A new type of project is created within the Quality Jobs Act known as premium employment projects. Such projects are defined as a qualified company that, within two years of commencing operations, creates at least one hundred new jobs and meets all of the following requirements:

(1) The company and project qualify for the act;

(2) The company offers all new employees health insurance and pays at least eighty percent of the premiums; and

(3) The wage for at least one hundred of the new jobs is equal to or greater than one hundred eighty percent of the county average wage.

A qualified company with a premium employment project may retain four percent of withholding taxes for five years if the average wage of the new payroll equals or exceeds one hundred eighty percent of the county average wage. Five percent of withholdings taxes may be retained by a qualified company, if local incentives equal between ten and twenty-four percent of new direct local revenue; six percent of such taxes may be retained if the local incentives are between twenty-five and forty-nine percent of new direct local revenue; and eight percent of such taxes may be retained if local incentives equal fifty percent or more of new direct local revenue. If the withholding taxes are not sufficient to provide the entire benefit due to the company, the department will issue a refundable tax credit for the difference. Tax credits issued for premium employment projects will not be considered when issuing tax credits for technology business projects or high-impact projects, nor will they be counted toward the total amount of tax credits issued for the act as a whole. If the qualified company does not pay at least one hundred new employees wages equal to at least one hundred eighty percent of the county average wage, the qualified company will not receive tax credits for the balance of the benefit period but may continue to keep the withholding taxes if it otherwise meets the requirements of a quality jobs small and expanding business or a high-impact project.

The Quality Jobs Act definition of "technology business project" is modified to include certain clinical molecular diagnostic laboratories.
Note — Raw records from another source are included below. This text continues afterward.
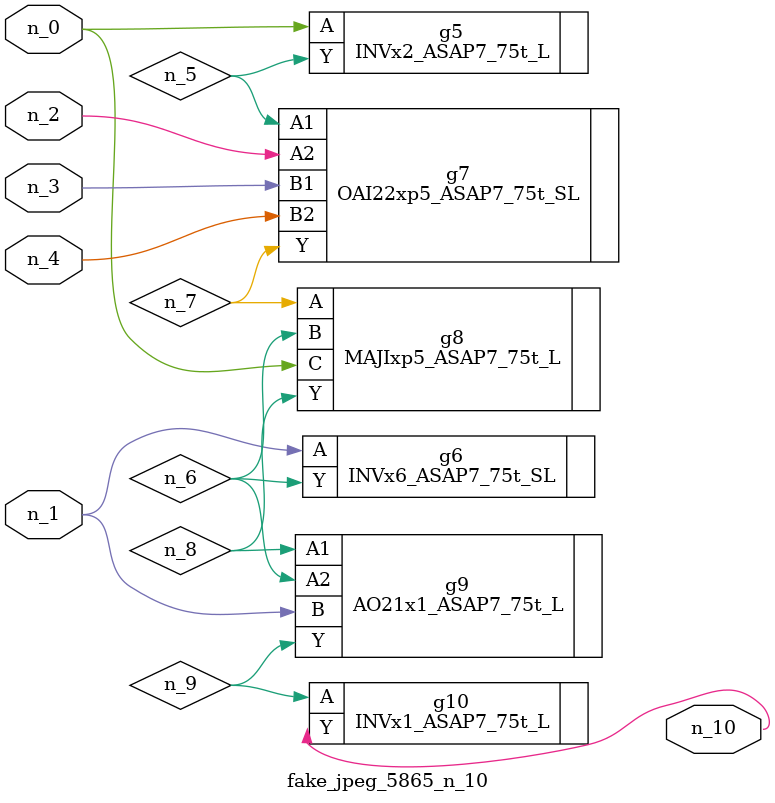
<source format=v>
module fake_jpeg_5865_n_10 (n_3, n_2, n_1, n_0, n_4, n_10);

input n_3;
input n_2;
input n_1;
input n_0;
input n_4;

output n_10;

wire n_8;
wire n_9;
wire n_6;
wire n_5;
wire n_7;

INVx2_ASAP7_75t_L g5 ( 
.A(n_0),
.Y(n_5)
);

INVx6_ASAP7_75t_SL g6 ( 
.A(n_1),
.Y(n_6)
);

OAI22xp5_ASAP7_75t_SL g7 ( 
.A1(n_5),
.A2(n_2),
.B1(n_3),
.B2(n_4),
.Y(n_7)
);

MAJIxp5_ASAP7_75t_L g8 ( 
.A(n_7),
.B(n_6),
.C(n_0),
.Y(n_8)
);

AO21x1_ASAP7_75t_L g9 ( 
.A1(n_8),
.A2(n_6),
.B(n_1),
.Y(n_9)
);

INVx1_ASAP7_75t_L g10 ( 
.A(n_9),
.Y(n_10)
);


endmodule
</source>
The annual cap on the amount of Quality Jobs Act tax credits that can be issued annually is increased from sixty million to one hundred million dollars. The definition of "project facility" is modified to include separate buildings located within 15 miles of each other. Currently, the buildings must be within one mile of each other. The act specifies how the department must apply certain definitions when a business that has already received an approved notice of intent later files another notice of intent.